Trump’s attorney Jonathan Mitchell made several arguments for keeping the former president on the ballot. Among them: Trump does not fall under that part of the Constitution because he took the oath of office in a different manner, and Congress must take action before any candidate can be removed from the ballot and answer key questions about disqualification. May need it.
But Murray, the Colorado voters’ advocate, rejected that idea.
“Those who drafted Section 3 of the 14th Amendment in the 1860s were very clear that they understood this provision to cover not only the former Confederacy, but that it would be a part of our Constitution forever in the future. It will stand as a shield for protection, and so it is not a dusty relic,” he said.

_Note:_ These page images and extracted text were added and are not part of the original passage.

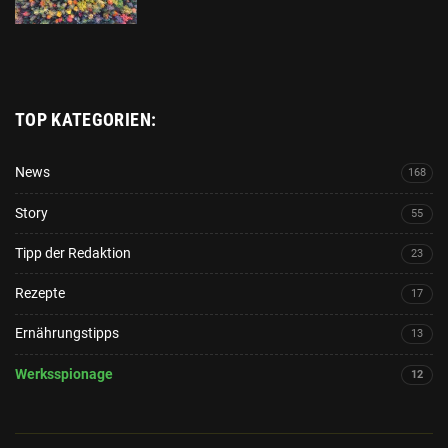
TOP KATEGORIEN:
News
168
Story
55
Tipp der Redaktion
23
Rezepte
17
Ernährungstipps
13
Werksspionage
12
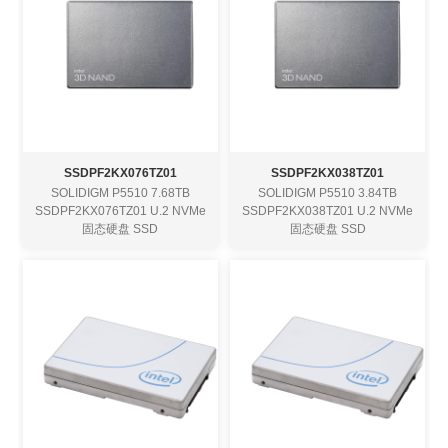
SSDPF2KX076TZ01
SSDPF2KX038TZ01
SOLIDIGM P5510 7.68TB
SOLIDIGM P5510 3.84TB
SSDPF2KX076TZ01 U.2 NVMe
SSDPF2KX038TZ01 U.2 NVMe
固态硬盘 SSD
固态硬盘 SSD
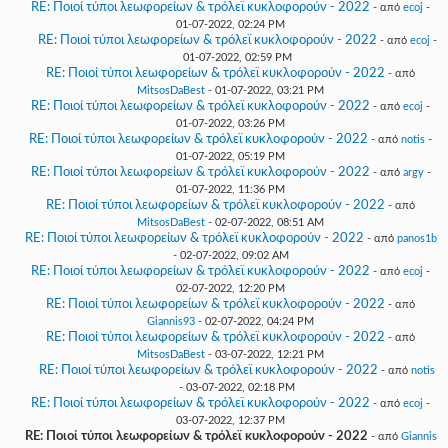
RE: Ποιοί τύποι λεωφορείων & τρόλεϊ κυκλοφορούν - 2022
- από
ecoj
-
01-07-2022, 02:24 PM
RE: Ποιοί τύποι λεωφορείων & τρόλεϊ κυκλοφορούν - 2022
- από
ecoj
-
01-07-2022, 02:59 PM
RE: Ποιοί τύποι λεωφορείων & τρόλεϊ κυκλοφορούν - 2022
- από
MitsosDaBest
- 01-07-2022, 03:21 PM
RE: Ποιοί τύποι λεωφορείων & τρόλεϊ κυκλοφορούν - 2022
- από
ecoj
-
01-07-2022, 03:26 PM
RE: Ποιοί τύποι λεωφορείων & τρόλεϊ κυκλοφορούν - 2022
- από
notis
-
01-07-2022, 05:19 PM
RE: Ποιοί τύποι λεωφορείων & τρόλεϊ κυκλοφορούν - 2022
- από
argy
-
01-07-2022, 11:36 PM
RE: Ποιοί τύποι λεωφορείων & τρόλεϊ κυκλοφορούν - 2022
- από
MitsosDaBest
- 02-07-2022, 08:51 AM
RE: Ποιοί τύποι λεωφορείων & τρόλεϊ κυκλοφορούν - 2022
- από
panos1b
- 02-07-2022, 09:02 AM
RE: Ποιοί τύποι λεωφορείων & τρόλεϊ κυκλοφορούν - 2022
- από
ecoj
-
02-07-2022, 12:20 PM
RE: Ποιοί τύποι λεωφορείων & τρόλεϊ κυκλοφορούν - 2022
- από
Giannis93
- 02-07-2022, 04:24 PM
RE: Ποιοί τύποι λεωφορείων & τρόλεϊ κυκλοφορούν - 2022
- από
MitsosDaBest
- 03-07-2022, 12:21 PM
RE: Ποιοί τύποι λεωφορείων & τρόλεϊ κυκλοφορούν - 2022
- από
notis
- 03-07-2022, 02:18 PM
RE: Ποιοί τύποι λεωφορείων & τρόλεϊ κυκλοφορούν - 2022
- από
ecoj
-
03-07-2022, 12:37 PM
RE: Ποιοί τύποι λεωφορείων & τρόλεϊ κυκλοφορούν - 2022
- από
Giannis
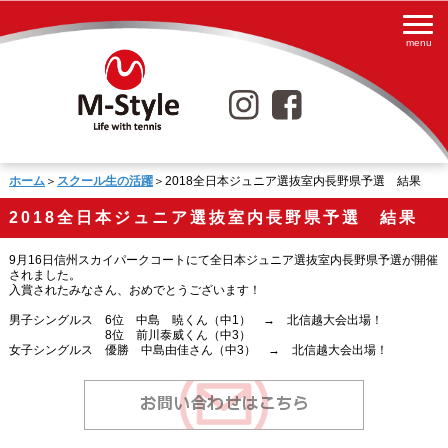
ホーム
＞
スクール生の活躍
＞2018全日本ジュニア選抜室内長野県予選 結果
2018全日本ジュニア選抜室内長野県予選 結果
9月16日信州スカイパークコートにて全日本ジュニア選抜室内長野県予選が開催
されました。
入賞されたみなさん、おめでとうございます！
男子シングルス 6位 中島 暁くん（中1） → 北信越大会出場！
8位 前川泰威くん（中3）
女子シングルス 優勝 中島由佳さん（中3） → 北信越大会出場！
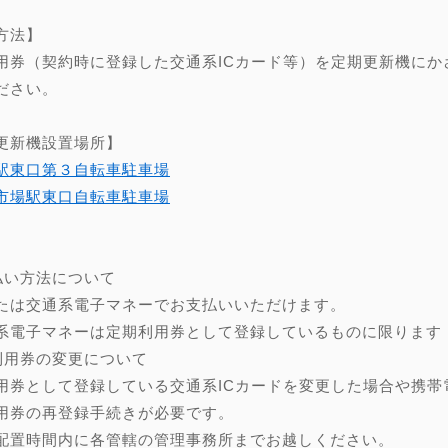
方法】
用券（契約時に登録した交通系ICカード等）を定期更新機にか
ださい。
更新機設置場所】
駅東口第３自転車駐車場
市場駅東口自転車駐車場
】
払い方法について
たは交通系電子マネーでお支払いいただけます。
系電子マネーは定期利用券として登録しているものに限ります
利用券の変更について
用券として登録している交通系ICカードを変更した場合や携帯
用券の再登録手続きが必要です。
配置時間内に各管轄の管理事務所までお越しください。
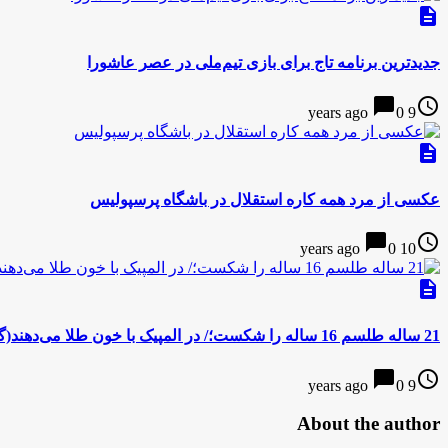
description
جدیدترین برنامه تاج برای بازی تیم‌ملی در عصر عاشورا
chat_bubble
access_time
0
9 years ago
description
عکسی از مرد همه کاره استقلال در باشگاه پرسپولیس
chat_bubble
access_time
0
10 years ago
description
21 ساله طلسم 16 ساله را شکست؛/ در المپیک با خون طلا می‌دهند(گزارش تصویری)
chat_bubble
access_time
0
9 years ago
About the author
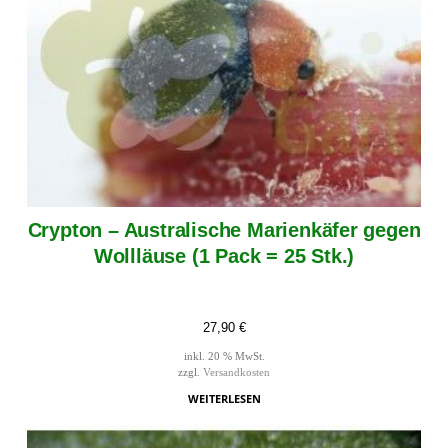
Crypton – Australische Marienkäfer gegen
Wollläuse (1 Pack = 25 Stk.)
27,90
€
inkl. 20 % MwSt.
zzgl.
Versandkosten
WEITERLESEN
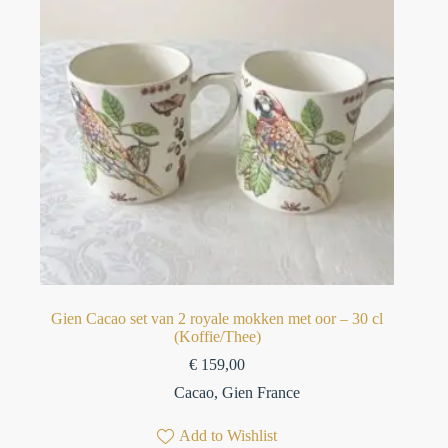
Gien Cacao set van 2 royale mokken met oor – 30 cl
(Koffie/Thee)
€
159,00
Cacao
,
Gien France
Add to Wishlist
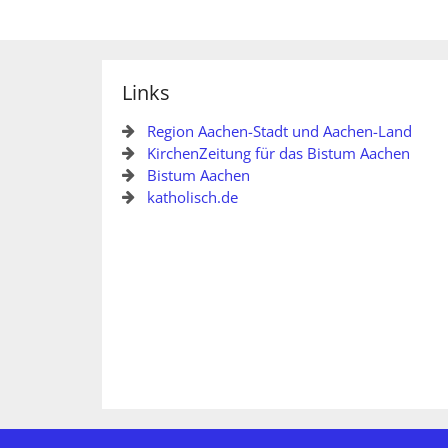
Links
Region Aachen-Stadt und Aachen-Land
KirchenZeitung für das Bistum Aachen
Bistum Aachen
katholisch.de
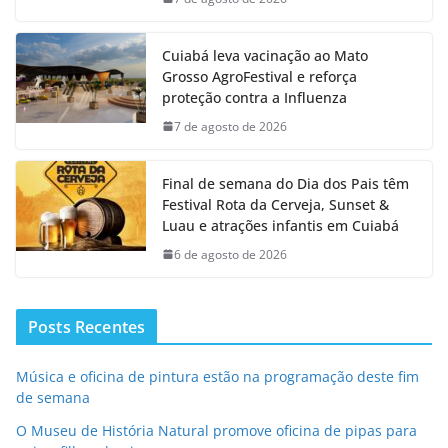
Cuiabá leva vacinação ao Mato
Grosso AgroFestival e reforça
proteção contra a Influenza
7 de agosto de 2026
Final de semana do Dia dos Pais têm
Festival Rota da Cerveja, Sunset &
Luau e atrações infantis em Cuiabá
6 de agosto de 2026
Posts Recentes
Música e oficina de pintura estão na programação deste fim
de semana
O Museu de História Natural promove oficina de pipas para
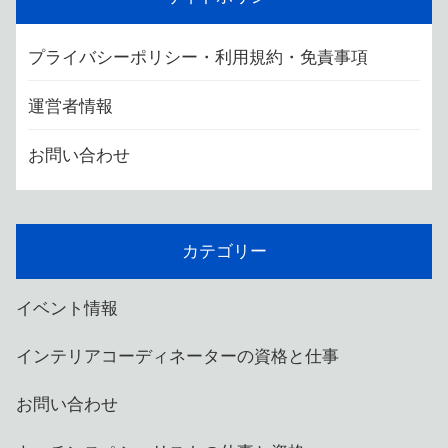
プライバシーポリシー・利用規約・免責事項
運営者情報
お問い合わせ
カテゴリー
イベント情報
インテリアコーディネーターの資格と仕事
お問い合わせ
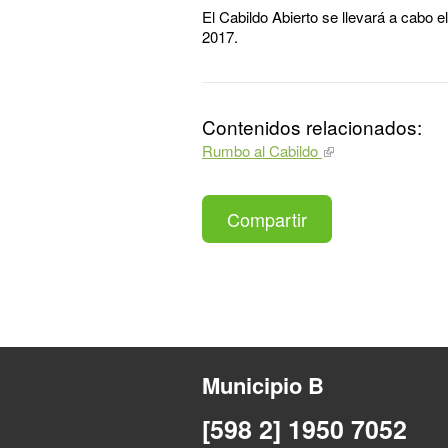
El Cabildo Abierto se llevará a cabo e
2017.
Contenidos relacionados:
Rumbo al Cabildo
Compartir
Municipio B
[598 2] 1950 7052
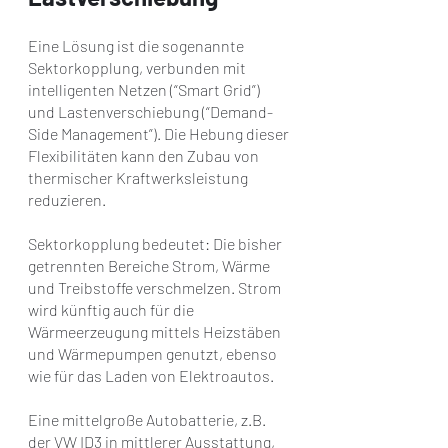
Eine Lösung ist die sogenannte 
Sektorkopplung, verbunden mit 
intelligenten Netzen (“Smart Grid”) 
und Lastenverschiebung (“Demand-
Side Management”). Die Hebung dieser 
Flexibilitäten kann den Zubau von 
thermischer Kraftwerksleistung 
reduzieren.
Sektorkopplung bedeutet: Die bisher 
getrennten Bereiche Strom, Wärme 
und Treibstoffe verschmelzen. Strom 
wird künftig auch für die 
Wärmeerzeugung mittels Heizstäben 
und Wärmepumpen genutzt, ebenso 
wie für das Laden von Elektroautos. 
Eine mittelgroße Autobatterie, z.B. 
der VW ID3 in mittlerer Ausstattung,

Noah Bookbinder, president of Citizens for Responsibility and Ethics in Washington, a nonprofit group that supported the legal challenge to Trump, pointed out that the Supreme Court did not overturn the fact-finding made by judges in Colorado that Trump was “insurrectionist.” “Involved in.
“Every court – or decision-making body – that has thoroughly examined this issue has determined that January 6 was an insurrection and that Donald Trump incited it,” Bookbinder said. “This is still true today.”
In remarks at his Mar a Lago resort on Monday, Trump accused President Biden — without offering any evidence — of weaponizing the Justice Department against him. The two men are likely to face each other in the presidential elections to be held in November.
“Fight your own battles,” Trump said. “Don’t use prosecutors and judges to go after your opponent.”
There is no evidence – none – that the White House is coordinating with prosecutors who are targeting Trump. Actually, the US Justice Department works independently from the White House.
NPR legal intern Alyssa Harwood contributed to this report.